Deshalb machen 459 Frauen im AHV-Alter mobil – darunter Prominente wie die ehemalige Zürcher Stadträtin Monika Stocker, Alt-SP-Präsidentin Christiane Brunner oder Judith Giovannelli-Blocher, die Schwester von SVP-Übervater Christoph Blocher. Sie verklagen den Gesamtbundesrat. Weil die Klimaerwärmung zu krassen Hitzetagen führen werde – und dies insbesondere für Seniorinnen gefährlich werden könne.
Die 150-seitige Beschwerdeschrift, die heute Morgen eingereicht worden ist, listet Unterlassungen im Klimaschutz auf. Die Seniorinnen stören sich am bundesrätlichen Reduktionsziel des CO₂-Ausstosses von 20 Prozent im Vergleich zu 1990. Dieses sei zu tief für die Begrenzung der Klimaerwärmung auf maximal 2 Grad.
«Die Reduktion müsste gemäss unbestrittener wissenschaftlichen Analysen mindestens 25% bis 40% betragen», so der Verein auf der Webseite.
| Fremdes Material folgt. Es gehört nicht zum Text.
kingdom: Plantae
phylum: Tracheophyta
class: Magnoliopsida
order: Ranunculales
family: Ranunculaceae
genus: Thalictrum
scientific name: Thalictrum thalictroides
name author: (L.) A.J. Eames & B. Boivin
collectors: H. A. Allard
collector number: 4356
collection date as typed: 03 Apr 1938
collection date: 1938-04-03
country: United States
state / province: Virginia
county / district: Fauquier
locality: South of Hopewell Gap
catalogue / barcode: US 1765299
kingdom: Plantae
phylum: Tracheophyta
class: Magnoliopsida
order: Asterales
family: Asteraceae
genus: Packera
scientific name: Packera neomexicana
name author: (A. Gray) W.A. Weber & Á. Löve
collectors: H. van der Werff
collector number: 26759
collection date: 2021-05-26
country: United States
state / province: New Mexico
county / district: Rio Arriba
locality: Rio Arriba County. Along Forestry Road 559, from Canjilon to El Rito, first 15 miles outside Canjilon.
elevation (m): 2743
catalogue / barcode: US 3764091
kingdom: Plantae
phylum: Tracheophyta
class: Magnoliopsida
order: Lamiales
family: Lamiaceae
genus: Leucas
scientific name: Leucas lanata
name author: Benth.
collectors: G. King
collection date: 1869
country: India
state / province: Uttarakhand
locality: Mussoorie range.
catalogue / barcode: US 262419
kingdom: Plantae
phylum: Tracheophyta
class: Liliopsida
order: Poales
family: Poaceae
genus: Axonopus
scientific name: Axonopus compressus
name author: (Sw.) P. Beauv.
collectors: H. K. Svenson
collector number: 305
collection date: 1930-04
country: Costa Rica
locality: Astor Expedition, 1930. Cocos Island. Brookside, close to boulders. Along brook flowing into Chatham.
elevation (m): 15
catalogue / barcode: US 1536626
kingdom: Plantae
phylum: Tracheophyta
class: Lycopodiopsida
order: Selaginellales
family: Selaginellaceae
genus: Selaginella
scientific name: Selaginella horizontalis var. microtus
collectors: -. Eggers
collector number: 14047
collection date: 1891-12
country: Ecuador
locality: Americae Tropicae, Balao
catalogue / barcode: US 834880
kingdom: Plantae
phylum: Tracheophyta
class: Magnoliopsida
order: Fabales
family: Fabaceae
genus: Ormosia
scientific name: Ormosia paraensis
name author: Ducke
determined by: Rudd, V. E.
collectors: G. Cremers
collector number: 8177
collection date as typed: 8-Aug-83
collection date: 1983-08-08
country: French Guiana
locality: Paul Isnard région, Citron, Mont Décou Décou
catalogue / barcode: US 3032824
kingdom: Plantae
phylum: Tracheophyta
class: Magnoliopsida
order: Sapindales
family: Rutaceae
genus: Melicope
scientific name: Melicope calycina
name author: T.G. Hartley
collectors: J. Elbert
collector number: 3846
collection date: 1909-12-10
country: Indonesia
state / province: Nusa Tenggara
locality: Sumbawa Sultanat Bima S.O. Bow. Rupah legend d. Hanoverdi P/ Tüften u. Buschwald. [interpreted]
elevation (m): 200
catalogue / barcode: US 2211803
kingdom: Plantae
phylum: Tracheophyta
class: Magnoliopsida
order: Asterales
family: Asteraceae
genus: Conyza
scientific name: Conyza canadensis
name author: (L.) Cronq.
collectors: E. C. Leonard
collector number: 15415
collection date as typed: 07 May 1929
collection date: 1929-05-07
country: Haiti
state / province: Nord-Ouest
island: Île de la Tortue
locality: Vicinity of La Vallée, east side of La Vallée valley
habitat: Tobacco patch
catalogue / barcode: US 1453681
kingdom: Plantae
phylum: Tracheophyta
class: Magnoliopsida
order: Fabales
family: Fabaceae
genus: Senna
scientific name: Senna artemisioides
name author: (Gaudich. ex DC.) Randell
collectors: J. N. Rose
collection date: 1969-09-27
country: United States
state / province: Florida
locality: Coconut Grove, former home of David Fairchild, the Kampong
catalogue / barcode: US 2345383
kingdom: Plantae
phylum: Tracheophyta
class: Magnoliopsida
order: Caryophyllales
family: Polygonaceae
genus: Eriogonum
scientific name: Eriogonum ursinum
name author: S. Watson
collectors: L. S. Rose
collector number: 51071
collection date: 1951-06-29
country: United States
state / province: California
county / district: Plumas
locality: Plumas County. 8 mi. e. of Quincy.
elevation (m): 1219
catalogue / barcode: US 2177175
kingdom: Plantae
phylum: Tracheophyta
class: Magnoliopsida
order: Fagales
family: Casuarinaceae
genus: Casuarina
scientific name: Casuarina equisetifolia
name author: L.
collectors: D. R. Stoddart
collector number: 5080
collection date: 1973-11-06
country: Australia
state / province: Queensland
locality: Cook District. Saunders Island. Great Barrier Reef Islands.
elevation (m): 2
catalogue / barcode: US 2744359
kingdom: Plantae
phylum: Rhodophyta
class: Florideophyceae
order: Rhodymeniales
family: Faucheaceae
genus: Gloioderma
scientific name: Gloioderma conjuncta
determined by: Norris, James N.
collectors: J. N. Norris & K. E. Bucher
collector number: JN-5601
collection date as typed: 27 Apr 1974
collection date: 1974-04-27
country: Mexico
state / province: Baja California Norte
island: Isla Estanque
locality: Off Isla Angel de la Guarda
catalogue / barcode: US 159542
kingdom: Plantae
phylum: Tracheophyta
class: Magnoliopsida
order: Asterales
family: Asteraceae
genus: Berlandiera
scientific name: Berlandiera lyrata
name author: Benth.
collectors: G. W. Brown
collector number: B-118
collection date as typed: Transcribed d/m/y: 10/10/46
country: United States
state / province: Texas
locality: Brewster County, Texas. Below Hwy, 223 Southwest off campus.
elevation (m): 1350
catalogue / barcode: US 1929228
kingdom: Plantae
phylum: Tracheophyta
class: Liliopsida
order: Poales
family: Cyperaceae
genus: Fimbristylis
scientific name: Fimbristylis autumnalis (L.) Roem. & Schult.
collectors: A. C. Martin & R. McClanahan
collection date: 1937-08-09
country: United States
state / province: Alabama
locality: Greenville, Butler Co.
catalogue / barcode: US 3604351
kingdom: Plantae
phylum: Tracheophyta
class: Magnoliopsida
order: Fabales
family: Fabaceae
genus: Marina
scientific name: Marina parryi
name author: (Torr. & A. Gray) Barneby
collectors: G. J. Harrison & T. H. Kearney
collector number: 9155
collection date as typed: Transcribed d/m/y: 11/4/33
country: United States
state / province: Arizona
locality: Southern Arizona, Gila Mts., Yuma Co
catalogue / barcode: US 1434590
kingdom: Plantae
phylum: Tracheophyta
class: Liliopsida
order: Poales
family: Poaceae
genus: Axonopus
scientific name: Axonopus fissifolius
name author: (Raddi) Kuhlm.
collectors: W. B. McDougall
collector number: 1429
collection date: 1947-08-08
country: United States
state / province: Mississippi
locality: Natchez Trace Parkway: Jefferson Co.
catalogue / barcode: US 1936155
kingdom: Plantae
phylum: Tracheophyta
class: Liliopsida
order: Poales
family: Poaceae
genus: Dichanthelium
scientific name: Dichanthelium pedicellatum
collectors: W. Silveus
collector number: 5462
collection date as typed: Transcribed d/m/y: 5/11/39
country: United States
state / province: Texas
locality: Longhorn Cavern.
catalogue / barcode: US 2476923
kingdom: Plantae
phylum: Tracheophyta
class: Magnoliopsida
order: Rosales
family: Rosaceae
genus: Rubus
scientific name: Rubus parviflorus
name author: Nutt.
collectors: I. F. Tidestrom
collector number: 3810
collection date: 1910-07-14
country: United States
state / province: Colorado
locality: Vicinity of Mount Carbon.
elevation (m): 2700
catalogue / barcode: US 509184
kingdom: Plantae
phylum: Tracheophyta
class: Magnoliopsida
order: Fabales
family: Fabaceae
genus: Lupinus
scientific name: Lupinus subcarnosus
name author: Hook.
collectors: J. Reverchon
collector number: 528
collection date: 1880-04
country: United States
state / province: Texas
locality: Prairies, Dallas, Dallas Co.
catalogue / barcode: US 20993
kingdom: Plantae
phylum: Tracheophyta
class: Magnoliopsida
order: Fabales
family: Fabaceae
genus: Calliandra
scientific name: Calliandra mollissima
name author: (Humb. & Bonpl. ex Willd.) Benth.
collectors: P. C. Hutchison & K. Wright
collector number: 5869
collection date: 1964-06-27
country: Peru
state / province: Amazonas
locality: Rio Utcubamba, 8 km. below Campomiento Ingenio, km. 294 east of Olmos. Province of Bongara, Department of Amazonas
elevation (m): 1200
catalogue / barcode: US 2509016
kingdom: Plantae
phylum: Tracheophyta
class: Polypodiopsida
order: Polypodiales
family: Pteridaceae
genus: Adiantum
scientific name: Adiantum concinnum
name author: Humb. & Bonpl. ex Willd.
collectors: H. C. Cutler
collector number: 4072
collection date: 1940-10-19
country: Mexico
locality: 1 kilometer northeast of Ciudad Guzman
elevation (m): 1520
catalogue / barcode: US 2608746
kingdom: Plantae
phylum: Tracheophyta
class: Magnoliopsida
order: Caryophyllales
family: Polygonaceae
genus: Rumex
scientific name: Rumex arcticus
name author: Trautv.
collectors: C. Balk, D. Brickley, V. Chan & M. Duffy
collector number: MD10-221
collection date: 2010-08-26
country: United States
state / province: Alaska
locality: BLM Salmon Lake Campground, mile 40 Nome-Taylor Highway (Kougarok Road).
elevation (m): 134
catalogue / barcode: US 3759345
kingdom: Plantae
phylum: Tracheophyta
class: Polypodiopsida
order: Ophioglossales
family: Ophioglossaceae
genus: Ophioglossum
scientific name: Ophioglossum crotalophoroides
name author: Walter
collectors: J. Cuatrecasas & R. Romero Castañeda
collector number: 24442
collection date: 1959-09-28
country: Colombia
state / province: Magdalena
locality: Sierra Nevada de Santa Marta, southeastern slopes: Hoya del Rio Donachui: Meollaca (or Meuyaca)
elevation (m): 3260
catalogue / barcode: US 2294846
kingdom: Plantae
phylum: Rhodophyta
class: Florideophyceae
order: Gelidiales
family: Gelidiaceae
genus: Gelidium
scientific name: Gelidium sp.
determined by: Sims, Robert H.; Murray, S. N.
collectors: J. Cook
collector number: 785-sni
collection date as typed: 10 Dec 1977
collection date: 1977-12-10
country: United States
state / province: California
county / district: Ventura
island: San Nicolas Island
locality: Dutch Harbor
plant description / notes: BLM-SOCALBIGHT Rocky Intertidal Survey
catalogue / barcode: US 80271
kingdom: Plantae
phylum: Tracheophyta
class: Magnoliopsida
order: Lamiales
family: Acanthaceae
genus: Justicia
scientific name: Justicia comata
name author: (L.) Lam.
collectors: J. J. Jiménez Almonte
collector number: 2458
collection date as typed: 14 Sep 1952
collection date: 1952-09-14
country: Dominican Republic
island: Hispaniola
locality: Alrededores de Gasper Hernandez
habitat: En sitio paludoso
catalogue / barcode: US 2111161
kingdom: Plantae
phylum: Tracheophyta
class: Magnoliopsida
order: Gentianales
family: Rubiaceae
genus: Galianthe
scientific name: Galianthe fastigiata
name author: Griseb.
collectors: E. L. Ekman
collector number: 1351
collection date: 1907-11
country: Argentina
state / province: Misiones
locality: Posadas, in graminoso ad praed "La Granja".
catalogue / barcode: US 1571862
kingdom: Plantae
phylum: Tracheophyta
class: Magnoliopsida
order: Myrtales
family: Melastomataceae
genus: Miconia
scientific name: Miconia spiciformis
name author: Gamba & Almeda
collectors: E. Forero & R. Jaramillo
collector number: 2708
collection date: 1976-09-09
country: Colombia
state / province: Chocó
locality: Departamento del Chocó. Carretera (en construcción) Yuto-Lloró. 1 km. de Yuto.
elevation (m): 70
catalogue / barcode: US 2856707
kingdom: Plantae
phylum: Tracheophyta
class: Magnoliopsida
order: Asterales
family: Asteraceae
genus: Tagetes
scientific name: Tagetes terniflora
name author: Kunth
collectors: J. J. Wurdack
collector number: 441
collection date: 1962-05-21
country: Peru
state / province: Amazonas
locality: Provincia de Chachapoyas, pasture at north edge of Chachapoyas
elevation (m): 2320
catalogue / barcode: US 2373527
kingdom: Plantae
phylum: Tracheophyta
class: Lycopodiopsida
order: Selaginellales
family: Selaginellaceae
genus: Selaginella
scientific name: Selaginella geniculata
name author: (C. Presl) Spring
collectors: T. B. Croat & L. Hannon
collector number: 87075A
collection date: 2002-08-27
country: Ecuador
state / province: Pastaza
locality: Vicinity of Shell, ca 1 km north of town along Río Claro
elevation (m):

Die verpassten Reduktionen könnten später kaum mehr nachgeholt werden.
Kampf für nächste Generationen
«Weil eine Erwärmung von mehr als 2 Grad mit sehr hoher Wahrscheinlichkeit zu einer gefährlichen anthropogenen Störung des Klimasystems führt, verletzt der Bund mit seinem derzeitigen Klimaziel die Bundesverfassung (Vorsorgeprinzip und Recht auf Leben) und die Europäische Menschenrechtskonvention (EMRK)», so die Frauen.
Eine prominente Kämpferin gegen die zuständige Umweltministerin Doris Leuthard (CVP) und ihre Bundesratskollegen ist Judith Giovannelli-Blocher die Schwester von Christoph Blocher.
Sie sagte im Sommer bei der Vereinsgründung zu BLICK: «Mir geht es nicht um meine Betroffenheit. Ich bin 84-jährig und weiss ja nicht, ob ich noch lebe, wenn es dann zu einem Gerichtsentscheid kommt. Ich kämpfe vor allem für die, die nach mir kommen.»
Ob die juristische Vorgehen Chance auf Erfolg hat, ist laut Experten unmöglich vorherzusagen. Es ist die erste Beschwerde dieser Art in der Schweiz; vergleichbare Fälle gibt es keine.
In Europa allerdings schon. Ein niederländisches Gericht hat diesen Sommer entschieden, dass die ungenügenden niederländischen Klimaziele gegen die Menschenrechte verstossen. Die Richter haben die Regierung zu mehr Klimaschutz verpflichtet. Der Fall wurde an die nächste Instanz weitergezogen, das Urteil ist also (noch) nicht gültig.